Analysts estimate that, since 11 September, current market values of new and used aircraft have fallen an average of 15%. Banks are highly sensitive about taking on asset risk in the current market climate and are maintaining a watchful eye on aircraft values, keeping in mind how a drop in values will affect the aircraft already in their portfolios. Rating agencies are also monitoring falling values, as they affect the status of Enhanced Equipment Trust Certificates (EETCs), which are secured against a portfolio of aircraft.
Richard Bittenbender, senior credit officer for airlines and EETC analyst at Moody's Investors Service, warns: "The availability of a large number of used aircraft for sale or lease at very reasonable values will certainly hold down the value of other used aircraft, and, to a certain extent, new aircraft. Also, substantial capacity at major manufacturers, will lead to a constraint [or] discounts on orders."
Moody's has put many EETCs on credit watch, with concerns over the underlying collateral value of the aircraft and falling values on some of the aircraft in the portfolios. The agency says it has downgraded EETC's based on carriers' corporate credit rating, so that if ratings was go down, so does the EETC.

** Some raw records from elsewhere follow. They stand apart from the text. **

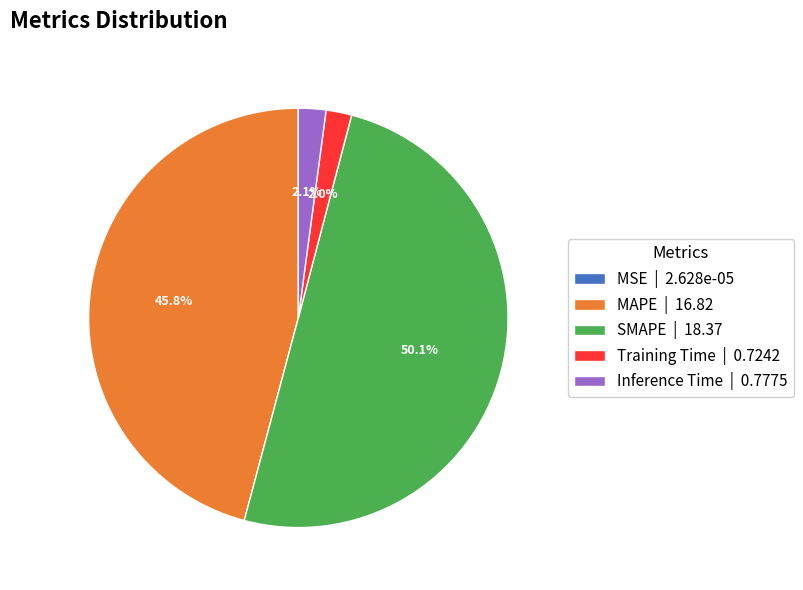

To the nearest percent, what is the combined percentage of SMAPE and MAPE?

96%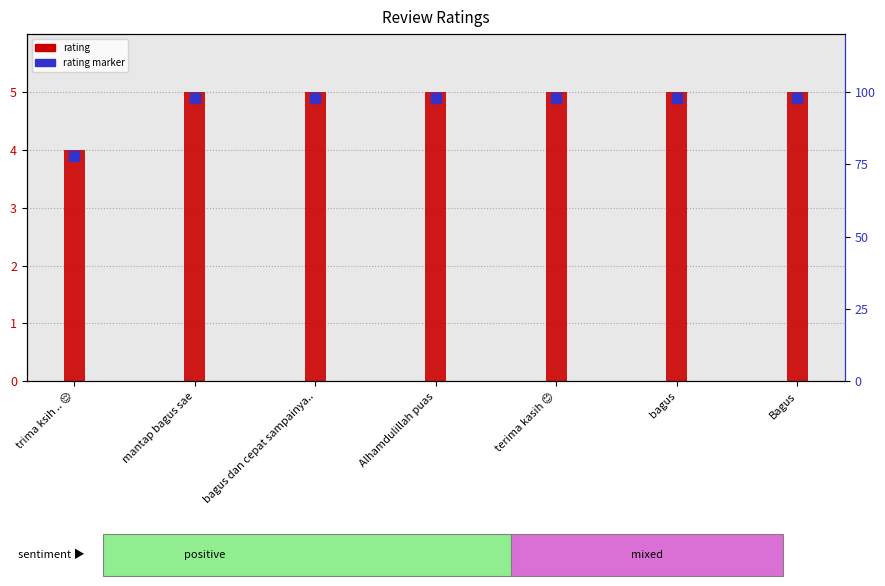

Is the value of rating marker at bagus greater than the value of rating at trima ksih .. 😌?

Yes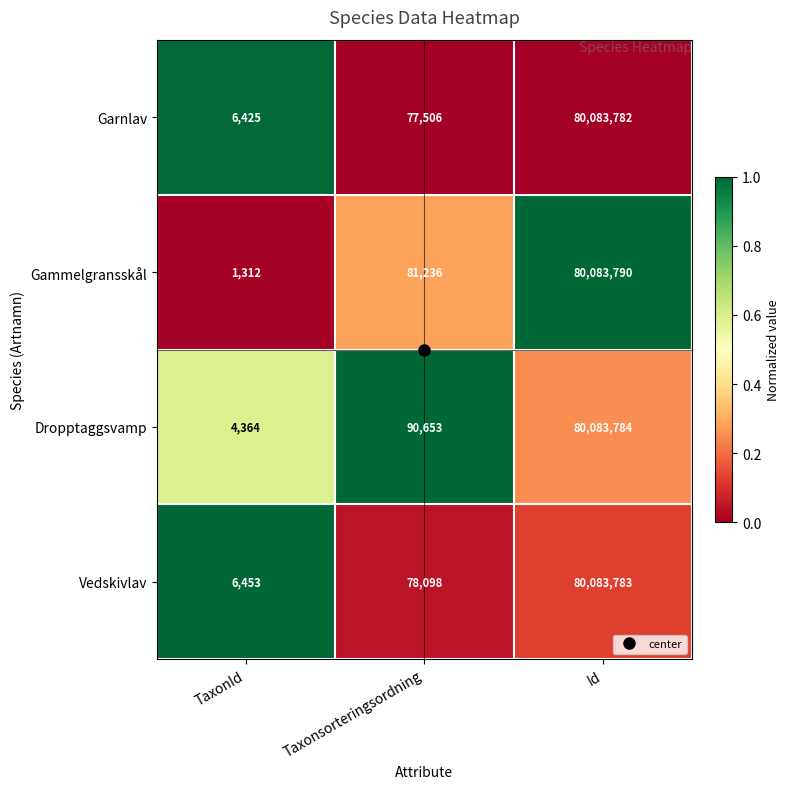

The value of Vedskivlav at TaxonId is 3171. True or false?

False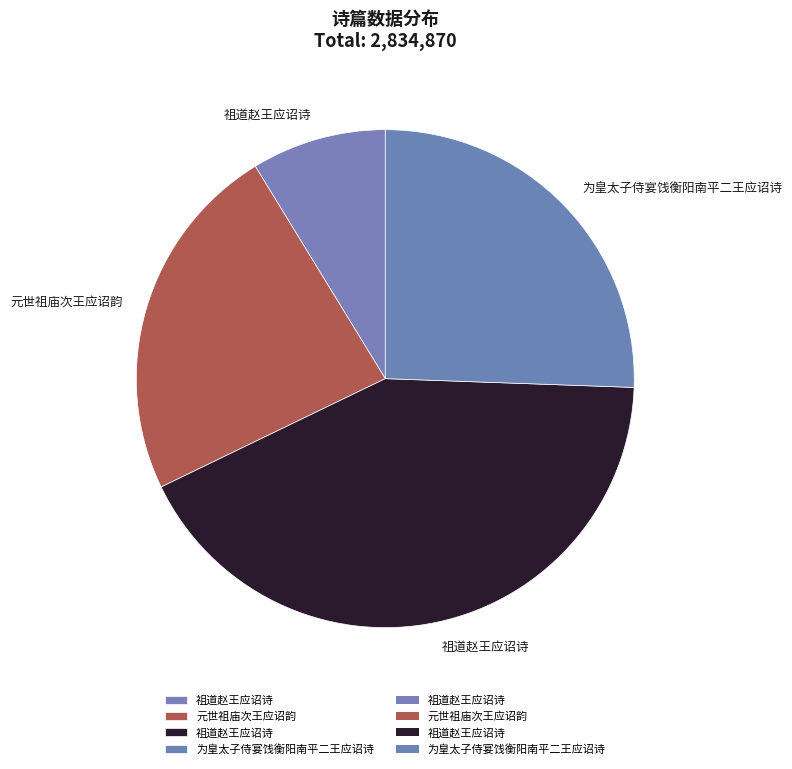

Rank the categories by value from lowest to highest.

祖道赵王应诏诗, 元世祖庙次王应诏韵, 为皇太子侍宴饯衡阳南平二王应诏诗, 祖道赵王应诏诗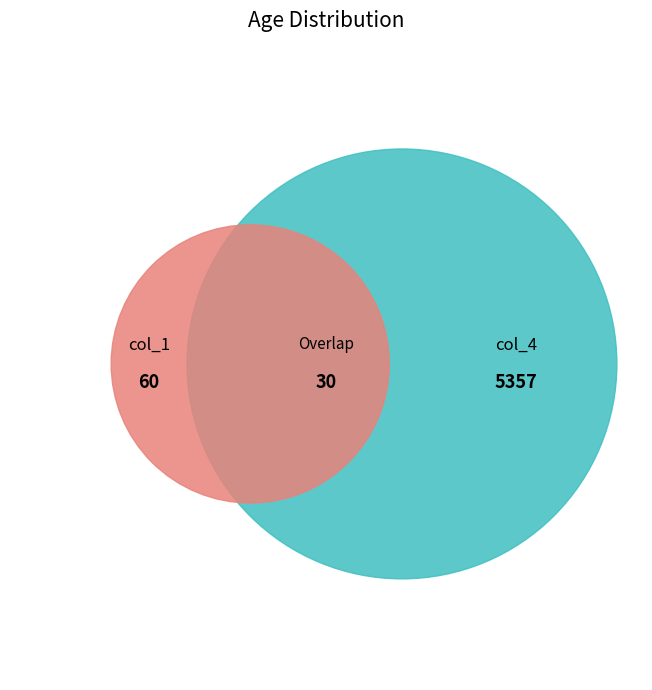

Which series has the widest spread of values?

col_4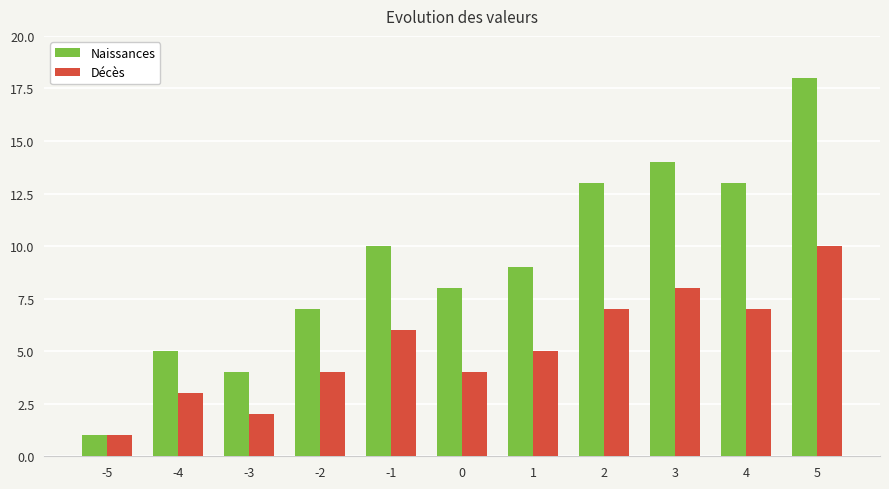

Rank the series by their maximum value, from lowest to highest.

Décès, Naissances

Bittenbender points out: "Today there is no market for aircraft. There are essentially lots of offers and no bids, to put it in financial terms."
Aircraft appraisers have witnessed a dramatic recent drop in aircraft values for both used and new aircraft. Older widebodies, such as the Boeing 747, had already seen a drop in value over the past few years, with airlines moving to smaller capacity aircraft such as Boeing 777s, and Airbus A330s and A340s.

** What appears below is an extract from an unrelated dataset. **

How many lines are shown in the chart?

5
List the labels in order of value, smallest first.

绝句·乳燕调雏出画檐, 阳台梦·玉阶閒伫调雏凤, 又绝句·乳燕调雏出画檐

But Eddy Pieniazek, director consultancy services at Airclaims, points out that these trends already existed prior to 11 September. Particularly for Boeing 737s, there are next generation replacements available at reduced prices that make it more attractive to buy the newer model.
He says some of the aircraft that were expected to be retired in the near future, such as the Boeing 737-200s, 727s and McDonnell Douglas DC-9s, have seen an acceleration in their retirement schedules.

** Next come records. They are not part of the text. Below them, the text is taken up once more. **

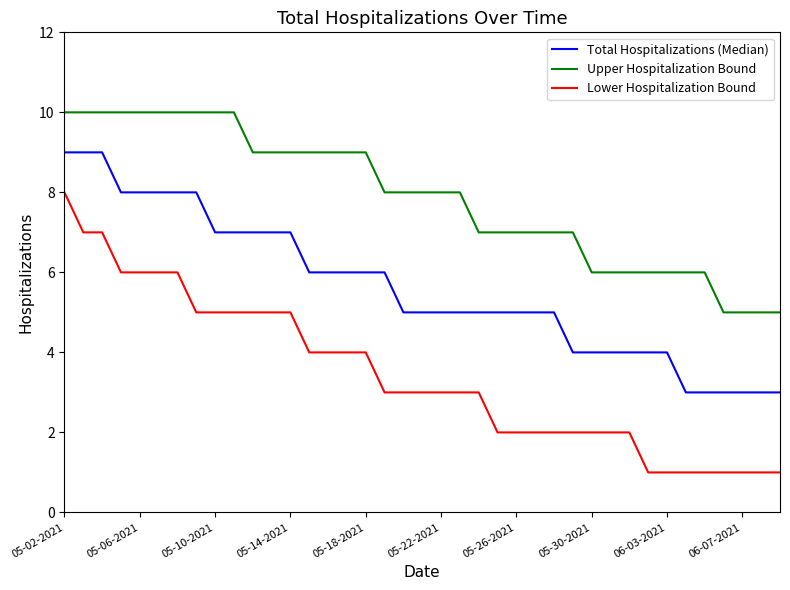

List the series in order of their peak value, highest first.

Upper Hospitalization Bound, Total Hospitalizations (Median), Lower Hospitalization Bound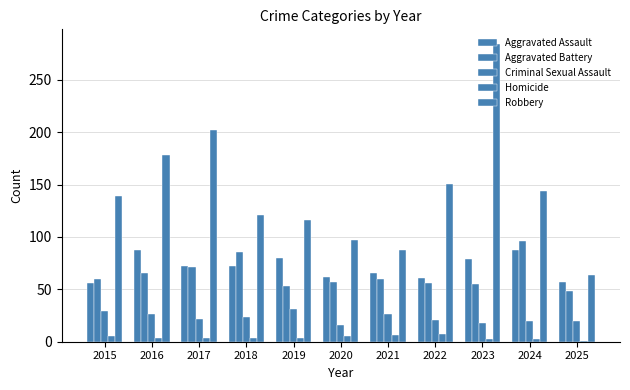

Is the value of Homicide at 2016 greater than the value of Criminal Sexual Assault at 2018?

No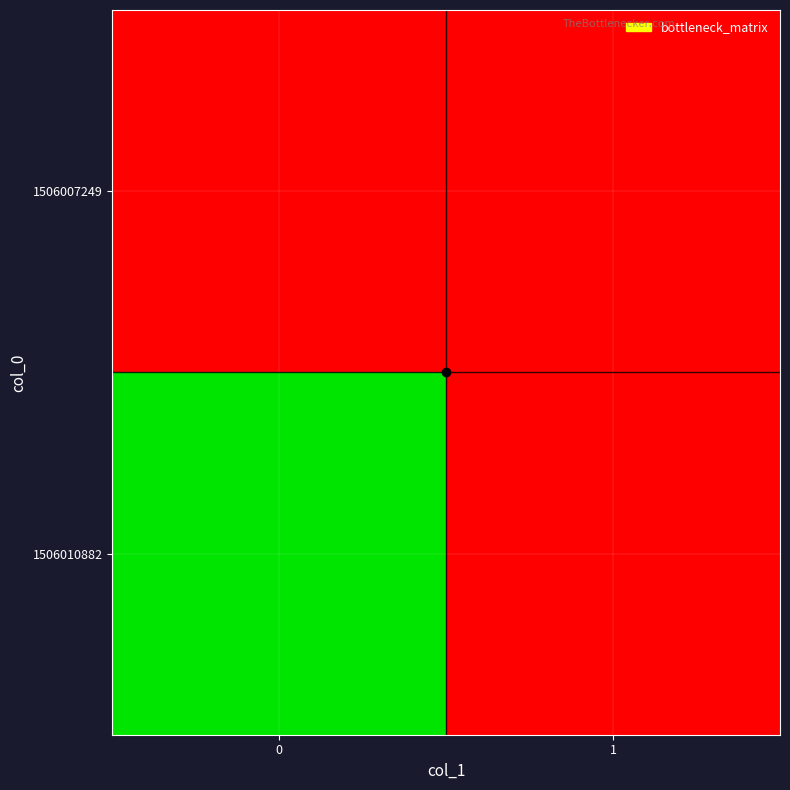

Rank the series by their average value, from highest to lowest.

1506010882, 1506007249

Additionally, operating lessors are being flexible on lease rates, on the basis that it is better to have the aircraft flying than to take them back early. This in turn has affected values.
Clifford Brown of European aircraft appraiser MBA says the excess of available aircraft in the markets "is affecting the ability to raise money to buy aircraft or lease aircraft." Lease rates have dropped 30% since 11 September for 737-300s and around the same for the A320-200s, he adds.
Appraisers warn that aircraft values are expected to remain volatile over the next year, with recovery to pre-11 September values expected no earlier than summer 2003 or early 2004.